If we sell shares of our common stock under our equity line of credit arrangement or in other future financings, existing common shareholders will experience immediate dilution and, as a result, our stock price may go down.

We may from time to time issue additional shares of common stock at a discount from the current trading price of our common stock.  As a result, our existing common shareholders will experience immediate dilution upon the purchase of any shares of our common stock sold at such discount.  For example, in December 2006, we entered into a common stock purchase agreement with Azimuth Opportunity Ltd., pursuant to which we may sell shares of common stock at a discount to the prevailing market price ranging from approximately 3.8% to 6.4%, excluding an additional placement agent fee of approximately 1.1% payable by us on the gross offering proceeds. In addition, as other capital raising opportunities present themselves, we may enter into financing or similar arrangements in the future, including the issuance of debt securities, preferred stock or common stock. If we issue common stock or securities convertible into common stock, our common shareholders will experience dilution and this dilution will be greater if we find it necessary to sell securities at a discount to prevailing market prices.

If we are unable to satisfy regulatory requirements relating to internal controls, our stock price could suffer.
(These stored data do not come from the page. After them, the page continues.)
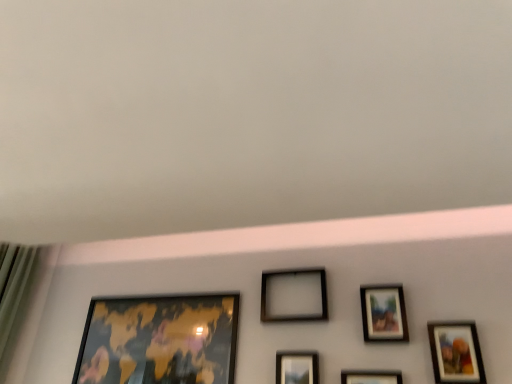
Question: Based on their sizes in the image, would you say matte black picture frame at center, which ranks as the 3th picture frame in right-to-left order, is bigger or smaller than black matte picture frame at center, acting as the fourth picture frame starting from the right?

Choices:
 (A) small
 (B) big

Answer: (A)

Question: From a real-world perspective, relative to black matte picture frame at center, acting as the fourth picture frame starting from the right, is matte black picture frame at center, the fourth picture frame viewed from the left, vertically above or below?

Choices:
 (A) below
 (B) above

Answer: (A)

Question: Estimate the real-world distances between objects in this image. Which object is closer to the gold metallic map at lower left, the 6th picture frame viewed from the right?

Choices:
 (A) matte black picture frame at center, the fifth picture frame positioned from the right
 (B) matte black picture frame at center, which ranks as the 3th picture frame in right-to-left order
 (C) matte wooden picture frame at lower right, positioned as the 1th picture frame in right-to-left order
 (D) matte wooden picture frame at upper right, positioned as the fifth picture frame in left-to-right order
 (E) black matte picture frame at center, acting as the fourth picture frame starting from the right

Answer: (E)

Question: Which of these objects is positioned closest to the matte wooden picture frame at lower right, which appears as the sixth picture frame when viewed from the left?

Choices:
 (A) black matte picture frame at center, acting as the fourth picture frame starting from the right
 (B) matte black picture frame at center, which ranks as the 3th picture frame in right-to-left order
 (C) matte black picture frame at center, the 2th picture frame positioned from the left
 (D) gold metallic map at lower left, the 6th picture frame viewed from the right
 (E) matte wooden picture frame at upper right, the 2th picture frame viewed from the right

Answer: (E)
Section 404 of the Sarbanes-Oxley Act of 2002 requires companies to conduct a comprehensive evaluation of their internal control over financial reporting.  At the end of each fiscal year, we must perform an evaluation of our internal control over financial reporting, include in our annual report the results of the evaluation, and have our external auditors publicly attest to such evaluation.  If material weaknesses were found in our internal controls in the future, if we fail to complete future evaluations on time, or if our external auditors cannot attest to our future evaluations, we could fail to meet our regulatory reporting requirements and be subject to regulatory scrutiny and a loss of public confidence in our internal controls, which could have an adverse effect on our stock price.